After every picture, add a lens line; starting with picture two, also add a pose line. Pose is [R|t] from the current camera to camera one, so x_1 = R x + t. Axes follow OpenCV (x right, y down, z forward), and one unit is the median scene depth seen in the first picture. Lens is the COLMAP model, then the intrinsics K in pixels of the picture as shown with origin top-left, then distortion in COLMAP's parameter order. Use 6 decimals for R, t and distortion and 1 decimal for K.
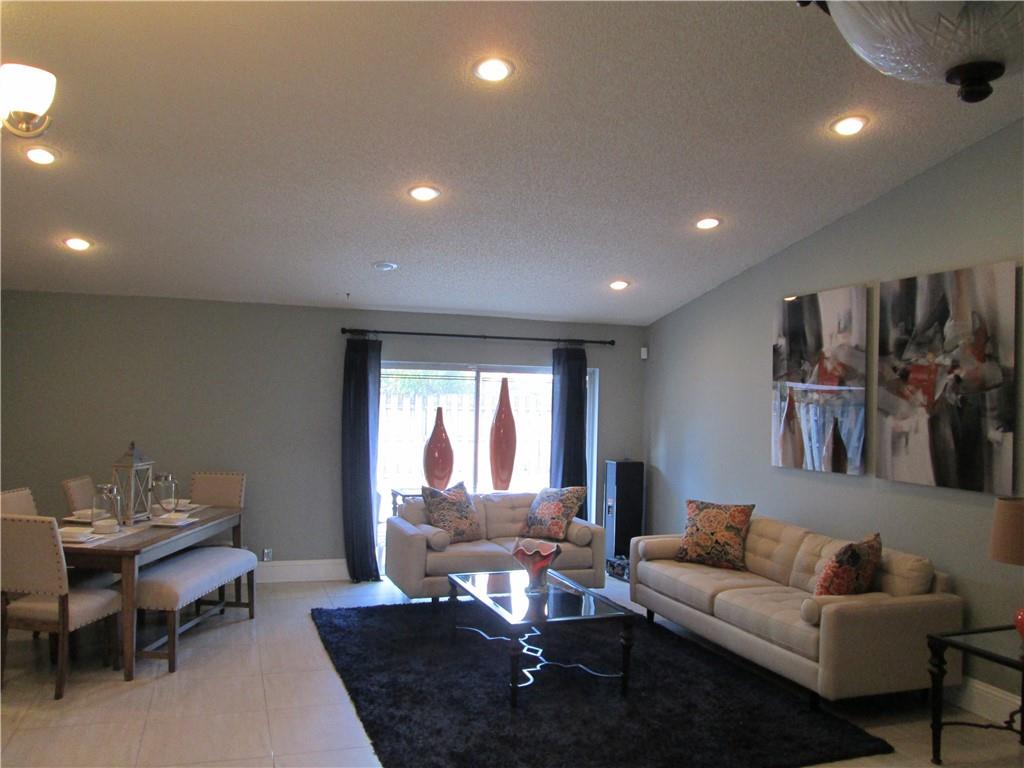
lens RADIAL K [[855.1, 0, 517.5], [0, 855.1, 386.3], [0, 0, 1]] dist [-0.040390, 0.015284]
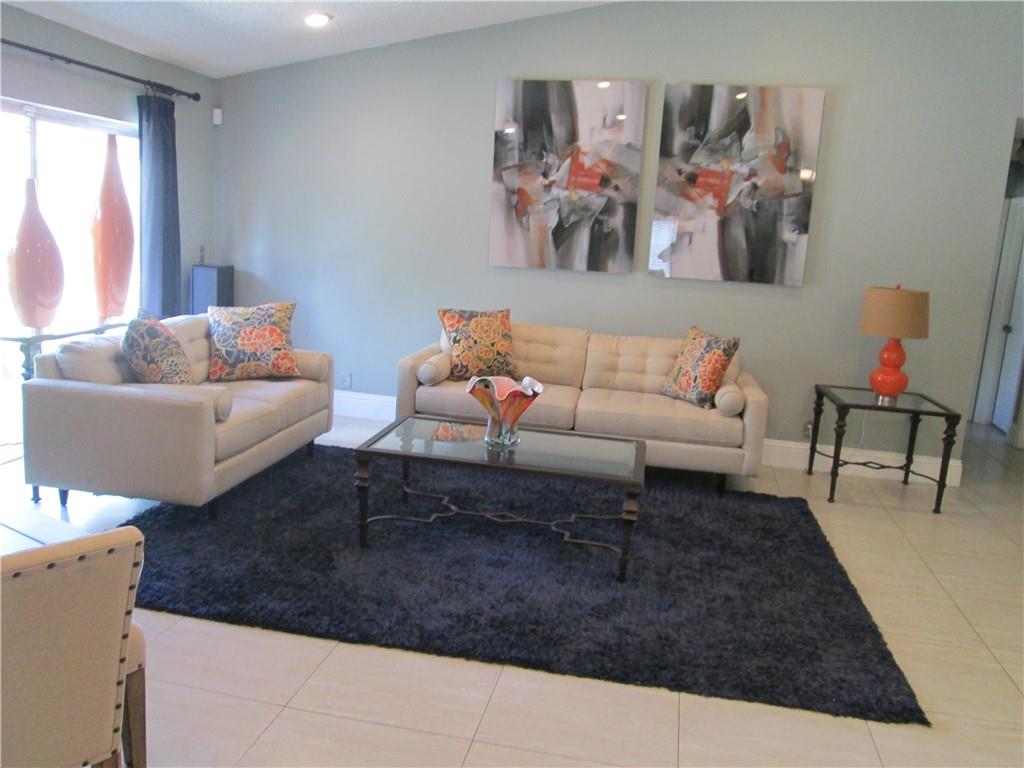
lens RADIAL K [[855.1, 0, 512.9], [0, 855.1, 385.8], [0, 0, 1]] dist [-0.040390, 0.015284]
pose [[0.503349, -0.148058, 0.851304, -0.618649], [-0.060798, 0.976700, 0.205815, 0.035420], [-0.861942, -0.155354, 0.482619, 0.640849]]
══════
### What the task requires
Copy all of the listing word for word, minus the images.

### Task answer
After every picture, add a lens line; starting with picture two, also add a pose line. Pose is [R|t] from the current camera to camera one, so x_1 = R x + t. Axes follow OpenCV (x right, y down, z forward), and one unit is the median scene depth seen in the first picture. Lens is the COLMAP model, then the intrinsics K in pixels of the picture as shown with origin top-left, then distortion in COLMAP's parameter order. Use 6 decimals for R, t and distortion and 1 decimal for K.
lens RADIAL K [[855.1, 0, 517.5], [0, 855.1, 386.3], [0, 0, 1]] dist [-0.040390, 0.015284]
lens RADIAL K [[855.1, 0, 512.9], [0, 855.1, 385.8], [0, 0, 1]] dist [-0.040390, 0.015284]
pose [[0.503349, -0.148058, 0.851304, -0.618649], [-0.060798, 0.976700, 0.205815, 0.035420], [-0.861942, -0.155354, 0.482619, 0.640849]]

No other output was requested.